The baby is most likely not abandoned. Mom and dad will come back to feed him. The best you can do is feel at the bottom of his throat morning and evening to see if there is food in his crop. The crop feels kinds of lumpy if there is food in it and fills out like a little baloon. Also...the baby will be pooping.


----------



## Dobato (Jul 3, 2008)

aubanty said:


> picture of the bird, taken three days ago.


Need a photo of what the bird looks like right now, three days ago is useful in identifying the age (about 12 days old), but not helpful in us trying to observe what you are concerned about. Try and make the shots as clear and well lit as you can. 

You can use children's baby cereal in a pinch, and to this you can add some baby apple sauce, baby peas, baby rice, to make up something that will work, but it mustn't be too thick, must easily flow (never use milk. always water to mix). Here is a link for information on raising up baby pigeons, pay special attention to the link by Msfreebird, on using a baby bottle with the nipple cut and covered with a latex glove, lot's of very postive comments in the past that this methods works very well. If you can also pick up some organic ACV (apple cider vinegar) a few drops can be added to the formula to help with crop issues.

http://www.pigeons.biz/forums/f6/rescued-feral-help-please-48513.html#post522672

Good luck,

Karyn


----------



## aubanty (Aug 3, 2011)

*picture of crop/chest*

here is a picture of the baby with the puffed up crop.

I had to hand feed it today morning as I did not have a bottle of syringe. it cries for food when it sees me but after eating about 1 teaspoon amount of food it stopped eating. during eating it pooped but the poop was watery and had bubbles in it  i know it is a bad sign.

it kept puffing up its chest. i dont know if air got in during feeding, but i feed it a bit. then it walks arround while the crop puffs up with air, i massage the crop a little, and the air gets out deflating the crop. and again 20 seconds later(no more feeding, baby just walking or standing), the baby intentionally puffs in air and inflates the crop again. it inflates so much its like a balloon. i again sit and massage it and it deflates. and the process repeats again and again. exactly this has been going on since yesterday morning.

Actions to take:
- A) Could you quote the stretch of the baby pigeon thread from "here is a picture" through "since yesterday morning."?
- B) How would the forum thread about the baby pigeon's puffed-up crop go on from its final post?
The entries have nothing to do with any of this.

Data to examine:

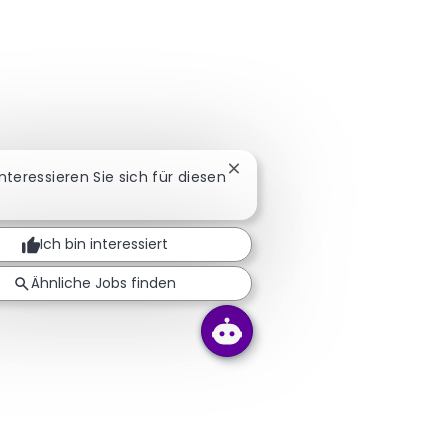
Chatbot-Benachrichtigung sc
Interessieren Sie sich für diesen
Ich bin interessiert
Ähnliche Jobs finden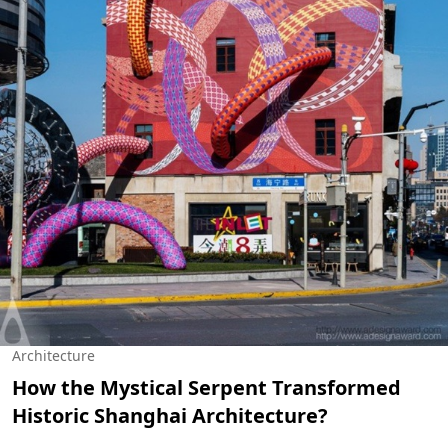
Architecture
How the Mystical Serpent Transformed
Historic Shanghai Architecture?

Answers per task:
- A)
here is a picture of the baby with the puffed up crop.

I had to hand feed it today morning as I did not have a bottle of syringe. it cries for food when it sees me but after eating about 1 teaspoon amount of food it stopped eating. during eating it pooped but the poop was watery and had bubbles in it  i know it is a bad sign.

it kept puffing up its chest. i dont know if air got in during feeding, but i feed it a bit. then it walks arround while the crop puffs up with air, i massage the crop a little, and the air gets out deflating the crop. and again 20 seconds later(no more feeding, baby just walking or standing), the baby intentionally puffs in air and inflates the crop again. it inflates so much its like a balloon. i again sit and massage it and it deflates. and the process repeats again and again. exactly this has been going on since yesterday morning.

- B)
I went and bought some baby apple and oats today, a baby bottle and a syringe. I thinned out the mixture with water, added two drops of ACV, and put it in the bottles after making a opening in the nipple to fit it's beak in it. again, when i went to it, it started chirping and asking for food, but when i put it's beak inside the bottle it again refused to eat. the poop this time was bright green which means its starving! then why is it refusing to eat? i even tried opening the beak a little and squeezing a tiny drop on food inside the beak using the syringe, but even then it just shakes its head and gets rid of half the food. when i put the beak inside the nipple, even if its just the tip not even the nostril, it just tries to get away. if i hold the head firmly, then it refuses to swallow. just lets the food dribble. 

i dont know what to do!  please help! i dont want the baby to die.

and the parents are a mystery to me. they are always arround in the balcony but refuses to come and feed the baby. sometimes if i feed it during the day, they stare at me. the apartment is empty during the day as we are all in class, and i keep hoping they would come and feed the baby, but for the last 3 days i have been coming back to an empty crop.


----------



## Dobato (Jul 3, 2008)

Aubanty, this link was included inside the link I posted earlier, it will help you with trying to get this little one to drink on its own. Some take to it right away, but some don't do it may not be an immediate thing for this little guy to start drinking on his own, but keep at it. In the mean time if he does still refuse to drink you can use an eye dropper to get water into him, to do this wrap him in a small towel, kind of like a burrito where he is the filling, with his head poking out on end. Have him in the crease of your lap, head facing forward, and tilted downward. It's important the head be tilted down so any water you give, he does not drink, runs out and not uncontrolled down his throat, where it could go down his windpipe. To the side of his beak you can give him a few drops at a time of water, let him swallow and repeat. There are about 20 drops in 1mL and he will need to get about 15-20mL (300-400 drops) of water a day, you can do 5-6mL at a time 3-4 times a day, and if it's warm, a little more would be fine, so the quicker he learns to drink on his own, the better.

http://www.pigeons.biz/forums/showpost.php?p=522565&postcount=11

With food, is the oats you picked up baby food? What temperature are you feeding at? Can you pick up some corn meal. Can you freely buy medicines at the drug store or do you need a prescription?.

Karyn


----------



## aubanty (Aug 3, 2011)

well i bought baby apple and oats from heinz. its comes in a little container. i tried the balloon method with a syringe as well as the baby bottle method. but it refuses to eat. i tried the water method. i put a few drops on his beak, but he doesnt drink after 1-2 drop, just shakes its head to get rid of the water. all the food i gave him was slightly above room temperature. depending on the medication i can buy some from the drugstore. do u think the baby bird is sick?


----------



## Dobato (Jul 3, 2008)

aubanty said:


> well i bought baby apple and oats from heinz. its comes in a little container. i tried the balloon method with a syringe as well as the baby bottle method. but it refuses to eat. i tried the water method. i put a few drops on his beak, but he doesnt drink after 1-2 drop, just shakes its head to get rid of the water. all the food i gave him was slightly above room temperature. depending on the medication i can buy some from the drugstore. do u think the baby bird is sick?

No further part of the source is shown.